*** Opening TEXT BLOCK ***
Skip to content

Write a Darlingtonia importer

Bess Sadler edited this page Feb 6, 2019 · 11 revisions

Darlingtonia Importer Goals:

  • Write a CSV importer using the darlingtonia ruby gem
  • Be able to point to the parts of the importer

Setup

(OPTIONAL) Save your current changes

If you have changes in your current branch -- you can check on this via git status -- you'll want to save those before starting this lesson (which uses a separate branch):

  • git checkout -b your_branch_name
  • git add .
  • git commit -m 'checkpoint before beginning darlingtonia importer'

Check out working branch

git checkout simple_importer

NOTE: If you make experimental changes and want to get back to the minimal code state necessary to run this lesson, you can check the starting code out again using:
git checkout simple_importer

1. Write a test for the darlingtonia importer

Since we want to achieve the same goals for our second importer, the test is going to look pretty familiar. Make a file in the spec/importers folder called modular_importer_spec.rb and paste the following content into it:

# frozen_string_literal: true

require 'rails_helper'
require 'active_fedora/cleaner'

RSpec.describe ModularImporter, :clean do
  let(:modular_csv) { 'spec/fixtures/csv_files/modular_input.csv' }
  let(:user) { ::User.batch_user }

  before do
    ENV['IMPORT_PATH'] = File.expand_path('../fixtures/images', File.dirname(__FILE__))
    DatabaseCleaner.clean
    ActiveFedora::Cleaner.clean!
  end

  it "imports a csv" do
    expect { ModularImporter.new(modular_csv).import }.to change { Image.count }.by 3
  end

  it "puts the title into the title field" do
    ModularImporter.new(modular_csv).import
    expect(Image.where(title: 'A Cute Dog').count).to eq 1
  end

  it "puts the url into the source field" do
    ModularImporter.new(modular_csv).import
    expect(Image.where(source: 'https://www.pexels.com/photo/animal-blur-canine-close-up-551628/').count).to eq 1
  end

  it "creates publicly visible objects" do
    ModularImporter.new(modular_csv).import
    imported_work = Image.first
    expect(imported_work.visibility).to eq 'open'
  end

  it "attaches files" do
    allow(AttachFilesToWorkJob).to receive(:perform_later)
    ModularImporter.new(modular_csv).import
    expect(AttachFilesToWorkJob).to have_received(:perform_later).exactly(3).times
  end
end

Run this test and you should again see an error saying it can't find the expected class:

NameError:
  uninitialized constant ModularImporter

2. Make the ModularImporter class

Make a file called app/importers/modular_importer.rb that contains just enough of an importer class that your test can run and give a meaningful error:

  class ModularImporter
    def initialize(csv_file)
*** Closing TEXT BLOCK ***
*** Opening DATA EXTRACT ***
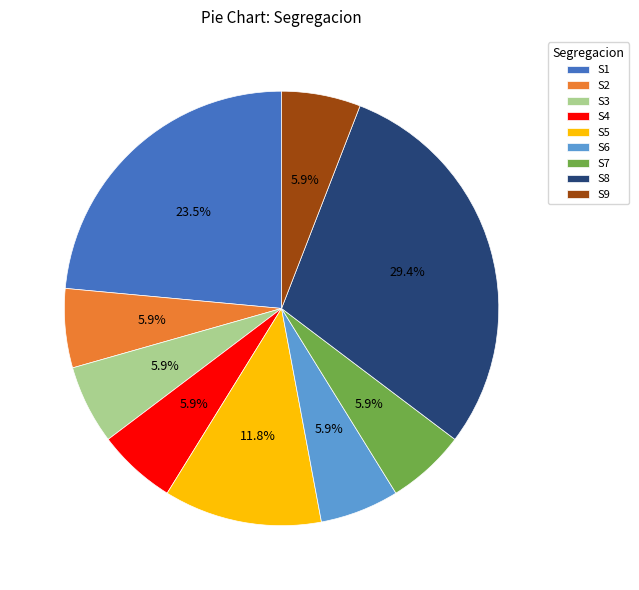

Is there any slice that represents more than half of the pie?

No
*** Closing DATA EXTRACT ***
• **TASK LIST**
A - In the Darlingtonia importer tutorial, translate this sentence into Spanish: "Since we want to achieve the same goals for our second importer, the test is going to look pretty familiar."
B - Carry on the Darlingtonia importer tutorial from the point where its text stops.

• **EXPECTED RESPONSES**
A - Dado que queremos lograr los mismos objetivos para nuestro segundo importador, la prueba va a resultar bastante familiar.

B -
      @csv_file = csv_file
      raise "Cannot find expected input file #{csv_file}" unless File.exist?(csv_file)
    end

    def import
    end
  end
  1. Run your test:
bundle exec rspec spec/importers/modular_importer_spec.rb

It should fail with a message like

expected `Image.count` to have changed by 3, but was changed by 0

So, at this point, your test is running, but the importer isn't yet creating any records.

3. Get the test passing

  1. Add the darlingtonia gem to your Gemfile and run bundle install:
gem 'darlingtonia', '~> 2.0'
  1. Edit app/importer/modular_importer.rb so it looks like this:
  require 'darlingtonia'

  class ModularImporter
    def initialize(csv_file)
      @csv_file = csv_file
      raise "Cannot find expected input file #{csv_file}" unless File.exist?(csv_file)
    end

    def import
      file = File.open(@csv_file)
      Darlingtonia::Importer.new(parser: Darlingtonia::CsvParser.new(file: file), record_importer: Darlingtonia::HyraxRecordImporter.new).import
      file.close # Note that we must close any files we open.
    end
  end
  1. Now your test should pass with output something like this:
ModularImporter
Creating record: ["A Cute Dog"].Record created at: jw827b648Record created at: jw827b648Creating record: ["An Interesting Cat"].Record created at: 3n203z084Record created at: 3n203z084Creating record: ["A Flock of Birds"].Record created at: wm117n96bRecord created at: wm117n96b  imports a csv

Finished in 7.56 seconds (files took 9.06 seconds to load)
1 example, 0 failures

4. Write a rake task and run this importer in your development environment

Make a file called lib/tasks/darlingtonia_import.rake and paste the following code into it:

# frozen_string_literal: true
namespace :csv_import do
  desc "Load sample CSV"
  task darlingtonia_import: :environment do
    ENV['IMPORT_PATH']=Rails.root.join('spec', 'fixtures', 'images').to_s
    Rake::Task["hyrax:default_admin_set:create"].invoke
    Rake::Task["hyrax:default_collection_types:create"].invoke
    Rake::Task["hyrax:workflow:load"].invoke
    load_csv_sample
  end

  def load_csv_sample
    csv_sample = Rails.root.join('spec', 'fixtures', 'csv_files', 'modular_input.csv')
    ModularImporter.new(csv_sample).import
  end
end

Run the rake task (rake csv_import:darlingtonia_import) and visit localhost:3000/catalog to see the imported objects.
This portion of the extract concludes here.